Aunque en esta exposición las obras de Juni están, muy bien presentadas, logrando transponerlas al espacio de las salas, sin embargo, hay que recordar que cuando de ellas se disfruta totalmente es cuando se encuentran en su verdadero ambiente, el de penumbra de una capilla o bajo los efectos de una luz natural dirigida y, tornasolada, o el parpadente de las velas que alumbran en la noche un camarín. No hay que olvidar que Juni, gran retablista, siempre pensaba sus obras en relación con el nicho, el retablo o el Sancta Sanctorum en que se iban a colocar. Para comprobarlo, basta ir a Valladolid y entrar en la céntrica iglesia de las Angustias, en la que se conjugan perfectamente marco arquitectónico, luz y espacio e imagenidolátrica. Otra prueba consiste en imaginar lo que primitivamente fue el Entierro de Cristo, cuando se encontraba en la capilla funeraria del obispo de Mondoñedo, fray Antonio de Guevara, en la iglesia de San Francisco, de Valladolid. Lo mismo que el soldado romano del Entierro de Cristo de la catedral de Segovia, su conjunto está tallado para ser visto frontalmente. De este último, en la exposición, se comprueba cómo desprendido de las dos columnas que lo aprisionaban lateralmente, su contorno se desfigura y desborda linealmente.

Su ley es pues la de un marco manierista que hace que sus personajes se impongan con agigantados y un tanto desmesurados, a la vez que constreñidos a su propia realidad humana. El contraste de su desigualdad con la común de los mortales, a los que, sin embargo, parecen imitar, nos da la clave de su significación. Juni halagaba así a sus comitentes distinguidos, los obispos y próceres afortunados que le pasaban el encargo.
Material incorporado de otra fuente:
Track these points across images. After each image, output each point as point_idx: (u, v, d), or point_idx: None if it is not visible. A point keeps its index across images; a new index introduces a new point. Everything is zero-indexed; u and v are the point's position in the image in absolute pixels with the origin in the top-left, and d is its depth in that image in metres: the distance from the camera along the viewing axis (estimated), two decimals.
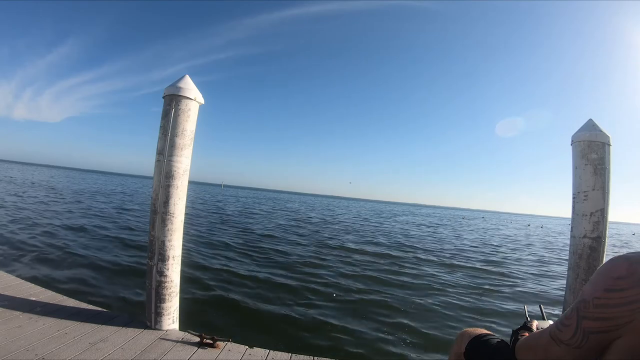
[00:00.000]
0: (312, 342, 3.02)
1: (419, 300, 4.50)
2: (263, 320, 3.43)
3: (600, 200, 2.05)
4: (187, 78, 2.19)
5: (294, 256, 6.83)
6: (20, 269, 4.21)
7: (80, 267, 4.68)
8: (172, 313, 2.14)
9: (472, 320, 3.97)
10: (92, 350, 1.73)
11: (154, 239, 2.10)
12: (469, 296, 4.98)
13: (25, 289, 2.45)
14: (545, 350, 0.66)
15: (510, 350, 0.81)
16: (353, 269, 6.07)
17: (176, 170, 2.11)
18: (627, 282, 0.54)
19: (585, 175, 2.09)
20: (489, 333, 0.97)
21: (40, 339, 1.77)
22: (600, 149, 2.08)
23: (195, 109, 2.20)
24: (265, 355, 1.90)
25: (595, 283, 0.59)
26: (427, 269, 6.68)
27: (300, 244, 8.60)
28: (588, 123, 2.16)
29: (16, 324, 1.91)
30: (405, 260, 7.41)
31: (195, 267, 5.18)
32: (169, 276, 2.10)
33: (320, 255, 7.21)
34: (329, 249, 8.10)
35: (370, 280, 5.37)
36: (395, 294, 4.76)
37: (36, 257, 4.92)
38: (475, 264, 7.78)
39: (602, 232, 2.05)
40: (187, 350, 1.84)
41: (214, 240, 7.77)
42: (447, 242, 12.34)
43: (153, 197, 2.14)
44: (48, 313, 2.10)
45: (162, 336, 1.98)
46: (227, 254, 6.45)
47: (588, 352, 0.59)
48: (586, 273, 2.03)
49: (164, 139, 2.10)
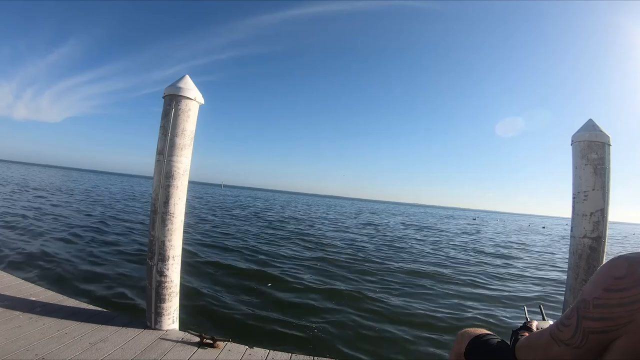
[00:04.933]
0: (312, 342, 3.02)
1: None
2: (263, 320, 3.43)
3: (600, 200, 2.05)
4: (187, 78, 2.19)
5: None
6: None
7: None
8: (172, 313, 2.13)
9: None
10: (92, 350, 1.72)
11: (154, 239, 2.10)
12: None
13: (25, 289, 2.45)
14: (545, 350, 0.66)
15: (510, 350, 0.81)
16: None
17: (176, 170, 2.11)
18: (627, 282, 0.54)
19: (585, 175, 2.09)
20: (489, 333, 0.97)
21: (40, 339, 1.77)
22: (600, 149, 2.08)
23: (195, 109, 2.20)
24: (265, 355, 1.90)
25: (595, 283, 0.59)
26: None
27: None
28: (588, 123, 2.16)
29: (16, 324, 1.91)
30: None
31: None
32: (169, 276, 2.10)
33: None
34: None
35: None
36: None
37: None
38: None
39: (602, 232, 2.05)
40: (187, 350, 1.84)
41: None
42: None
43: (153, 197, 2.14)
44: (48, 313, 2.10)
45: (162, 336, 1.98)
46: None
47: (588, 352, 0.59)
48: (586, 273, 2.02)
49: (164, 139, 2.10)
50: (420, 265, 7.08)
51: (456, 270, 6.89)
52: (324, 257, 6.91)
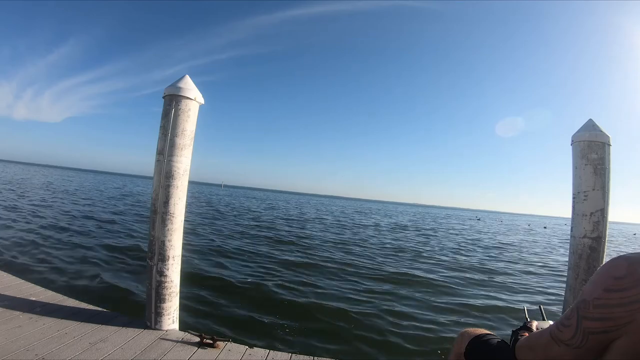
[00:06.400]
0: (312, 342, 3.02)
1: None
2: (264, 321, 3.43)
3: (600, 200, 2.05)
4: (187, 78, 2.19)
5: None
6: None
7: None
8: (172, 313, 2.13)
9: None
10: (92, 350, 1.72)
11: (154, 239, 2.10)
12: None
13: (25, 289, 2.45)
14: (545, 350, 0.66)
15: (510, 350, 0.81)
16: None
17: (176, 170, 2.11)
18: (627, 282, 0.54)
19: (585, 175, 2.09)
20: (489, 333, 0.97)
21: (40, 339, 1.77)
22: (600, 149, 2.08)
23: (195, 109, 2.20)
24: (265, 355, 1.90)
25: (595, 283, 0.59)
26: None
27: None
28: (588, 123, 2.16)
29: (16, 324, 1.91)
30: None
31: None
32: (169, 276, 2.10)
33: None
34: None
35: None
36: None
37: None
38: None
39: (602, 232, 2.05)
40: (187, 350, 1.84)
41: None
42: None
43: (153, 197, 2.13)
44: (48, 313, 2.09)
45: (162, 336, 1.98)
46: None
47: (588, 352, 0.59)
48: (586, 273, 2.02)
49: (164, 139, 2.10)
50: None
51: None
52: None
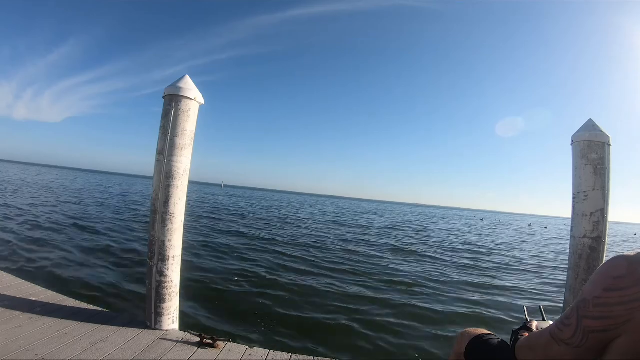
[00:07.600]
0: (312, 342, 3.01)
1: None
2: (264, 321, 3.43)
3: (600, 200, 2.05)
4: (187, 78, 2.19)
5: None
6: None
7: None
8: (172, 313, 2.13)
9: None
10: (92, 350, 1.72)
11: (154, 239, 2.10)
12: None
13: (25, 289, 2.45)
14: (545, 350, 0.66)
15: (510, 350, 0.81)
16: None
17: (176, 170, 2.11)
18: (627, 281, 0.54)
19: (585, 175, 2.09)
20: (490, 333, 0.98)
21: (40, 339, 1.77)
22: (600, 149, 2.08)
23: (195, 109, 2.20)
24: (265, 355, 1.90)
25: (595, 282, 0.59)
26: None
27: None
28: (588, 123, 2.16)
29: (16, 324, 1.91)
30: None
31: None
32: (169, 276, 2.10)
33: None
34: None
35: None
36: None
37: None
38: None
39: (602, 232, 2.04)
40: (187, 350, 1.84)
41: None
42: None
43: (153, 197, 2.13)
44: (48, 313, 2.09)
45: (162, 336, 1.98)
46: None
47: (588, 351, 0.59)
48: (586, 273, 2.02)
49: (164, 139, 2.10)
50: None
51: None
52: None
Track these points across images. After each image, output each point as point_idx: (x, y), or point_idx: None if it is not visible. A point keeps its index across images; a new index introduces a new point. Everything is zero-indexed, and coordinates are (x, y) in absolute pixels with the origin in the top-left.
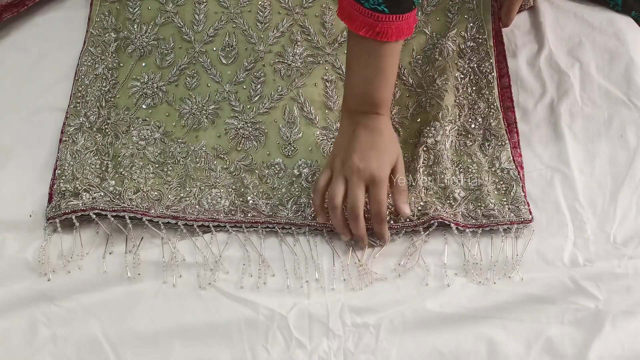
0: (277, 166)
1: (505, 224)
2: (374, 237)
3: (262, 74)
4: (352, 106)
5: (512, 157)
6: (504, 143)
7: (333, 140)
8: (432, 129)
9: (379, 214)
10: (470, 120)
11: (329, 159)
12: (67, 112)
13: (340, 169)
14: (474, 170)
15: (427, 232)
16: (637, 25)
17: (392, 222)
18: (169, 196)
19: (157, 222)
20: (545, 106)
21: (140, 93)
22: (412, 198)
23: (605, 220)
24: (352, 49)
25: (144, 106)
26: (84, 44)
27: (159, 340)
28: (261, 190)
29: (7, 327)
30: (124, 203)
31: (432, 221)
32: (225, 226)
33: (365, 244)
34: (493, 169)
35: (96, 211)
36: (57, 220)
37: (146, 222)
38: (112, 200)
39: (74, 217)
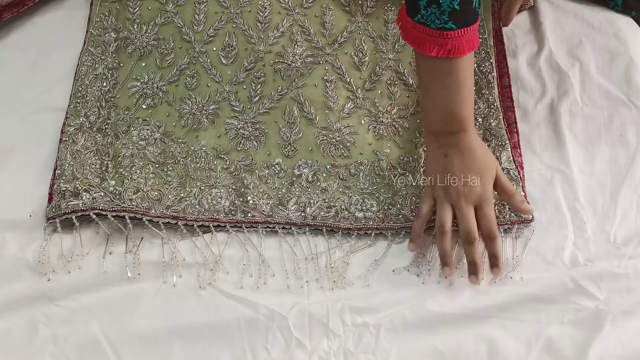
0: (277, 166)
1: (506, 224)
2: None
3: (262, 74)
4: (437, 128)
5: (513, 157)
6: (504, 143)
7: (333, 140)
8: None
9: (492, 233)
10: None
11: (426, 188)
12: (67, 112)
13: (445, 196)
14: None
15: (428, 233)
16: (637, 25)
17: (392, 222)
18: (169, 196)
19: (157, 222)
20: (545, 106)
21: (140, 93)
22: (414, 198)
23: (605, 220)
24: (425, 72)
25: (144, 106)
26: (84, 44)
27: (159, 340)
28: (261, 190)
29: (7, 327)
30: (124, 203)
31: (432, 224)
32: (225, 226)
33: (479, 271)
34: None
35: (96, 211)
36: (57, 220)
37: (146, 222)
38: (112, 200)
39: (74, 217)
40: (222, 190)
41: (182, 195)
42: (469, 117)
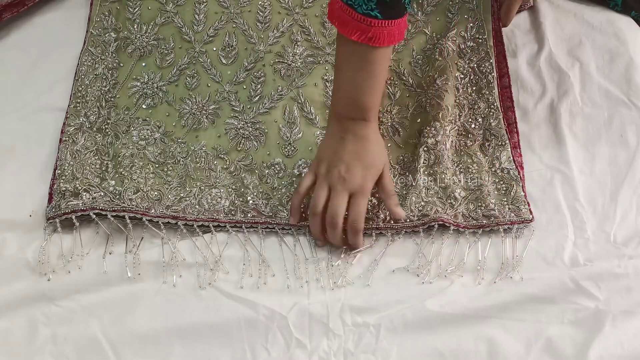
0: (277, 166)
1: (506, 224)
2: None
3: (262, 74)
4: (341, 111)
5: (512, 157)
6: (504, 143)
7: None
8: (433, 129)
9: (356, 225)
10: (470, 120)
11: (313, 162)
12: (67, 112)
13: (325, 176)
14: (474, 170)
15: (428, 233)
16: (637, 25)
17: (392, 222)
18: (169, 196)
19: (157, 222)
20: (545, 106)
21: (140, 93)
22: (413, 198)
23: (605, 220)
24: (342, 53)
25: (144, 106)
26: (84, 44)
27: (159, 340)
28: (261, 190)
29: (7, 327)
30: (124, 203)
31: (433, 223)
32: (225, 226)
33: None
34: (493, 169)
35: (96, 211)
36: (57, 220)
37: (146, 222)
38: (112, 200)
39: (74, 217)
40: (222, 190)
41: (182, 195)
42: (374, 108)
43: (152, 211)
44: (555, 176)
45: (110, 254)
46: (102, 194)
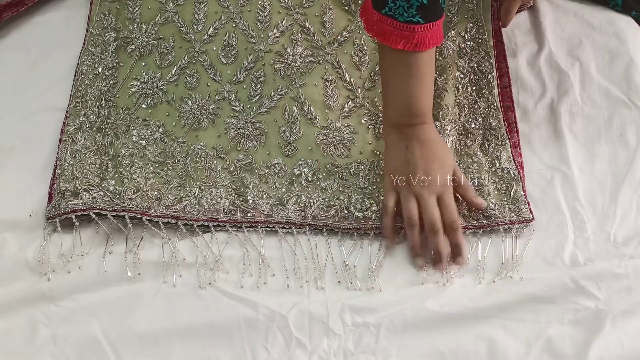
0: (277, 166)
1: (506, 223)
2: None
3: (262, 74)
4: (397, 120)
5: (512, 156)
6: (504, 143)
7: (333, 139)
8: None
9: (454, 222)
10: (470, 120)
11: (387, 180)
12: (67, 112)
13: (408, 187)
14: (474, 170)
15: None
16: (637, 25)
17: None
18: (169, 196)
19: (157, 222)
20: (545, 106)
21: (140, 92)
22: None
23: (605, 220)
24: (387, 64)
25: (143, 106)
26: (84, 44)
27: (159, 340)
28: (261, 189)
29: (7, 327)
30: (123, 203)
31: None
32: (225, 226)
33: (445, 263)
34: (493, 169)
35: (96, 211)
36: (57, 220)
37: (146, 222)
38: (112, 200)
39: (73, 216)
40: (222, 190)
41: (181, 194)
42: (429, 110)
43: (152, 211)
44: (555, 176)
45: (110, 253)
46: (102, 193)
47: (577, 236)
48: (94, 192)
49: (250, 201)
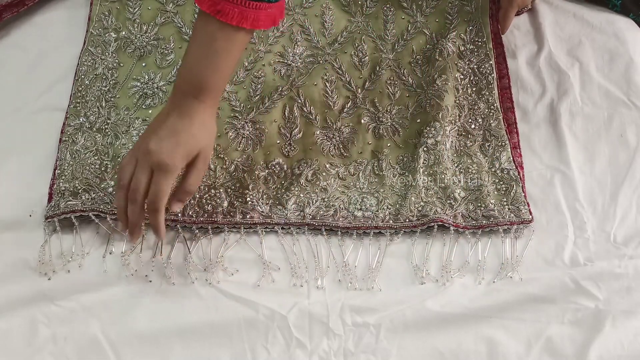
0: (277, 166)
1: (505, 224)
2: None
3: (262, 74)
4: (179, 85)
5: (512, 157)
6: (504, 143)
7: (333, 139)
8: (433, 129)
9: (153, 203)
10: (470, 120)
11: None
12: (67, 112)
13: (137, 149)
14: (474, 171)
15: (427, 233)
16: (637, 25)
17: (391, 221)
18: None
19: None
20: (545, 106)
21: (141, 93)
22: (413, 198)
23: (605, 220)
24: (195, 26)
25: (143, 106)
26: (84, 44)
27: (159, 340)
28: (260, 190)
29: (7, 327)
30: None
31: (432, 223)
32: (224, 227)
33: (134, 234)
34: (493, 170)
35: (95, 213)
36: (56, 219)
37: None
38: (112, 202)
39: (73, 217)
40: (221, 190)
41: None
42: (211, 90)
43: None
44: (555, 176)
45: (110, 253)
46: (102, 194)
47: (577, 236)
48: (93, 193)
49: (249, 202)
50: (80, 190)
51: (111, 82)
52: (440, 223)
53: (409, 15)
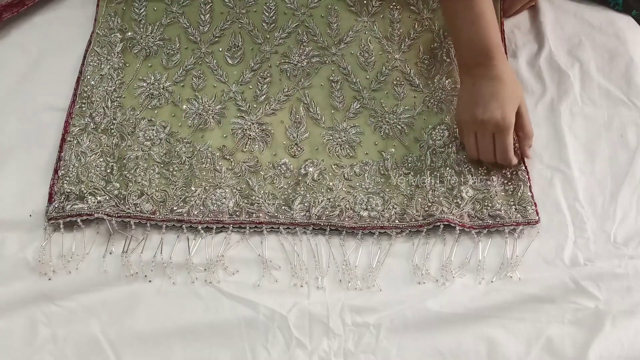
0: (283, 166)
1: (512, 224)
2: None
3: (268, 75)
4: (466, 60)
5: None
6: None
7: (339, 140)
8: (440, 130)
9: (505, 159)
10: None
11: (457, 118)
12: (68, 112)
13: (469, 124)
14: (482, 172)
15: (432, 233)
16: (638, 25)
17: (397, 221)
18: (174, 197)
19: (161, 225)
20: (545, 106)
21: (146, 93)
22: (419, 199)
23: (605, 220)
24: (447, 9)
25: (149, 107)
26: (90, 45)
27: (159, 340)
28: (267, 190)
29: (7, 327)
30: (128, 208)
31: (438, 223)
32: (228, 227)
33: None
34: (502, 170)
35: (101, 216)
36: (61, 221)
37: (148, 227)
38: (117, 206)
39: (79, 220)
40: (227, 191)
41: (187, 195)
42: (493, 46)
43: (157, 215)
44: (555, 176)
45: (110, 253)
46: (107, 197)
47: (577, 236)
48: (99, 196)
49: (255, 202)
50: (86, 194)
51: (117, 83)
52: (446, 222)
53: (415, 14)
Su realismo precisamente servía de apoyo para que el fiel se sintiese pequeño, humilde y flaco de fuerzas frente a una humanidad más santa y heroica, de mayor talla, fuste y envergadura física y moral. Así todo cristiano hijo de vecino y del común podía reverenciar a los que estaban un escalón más alto que el suyo, y rendirles su debido acatamiento.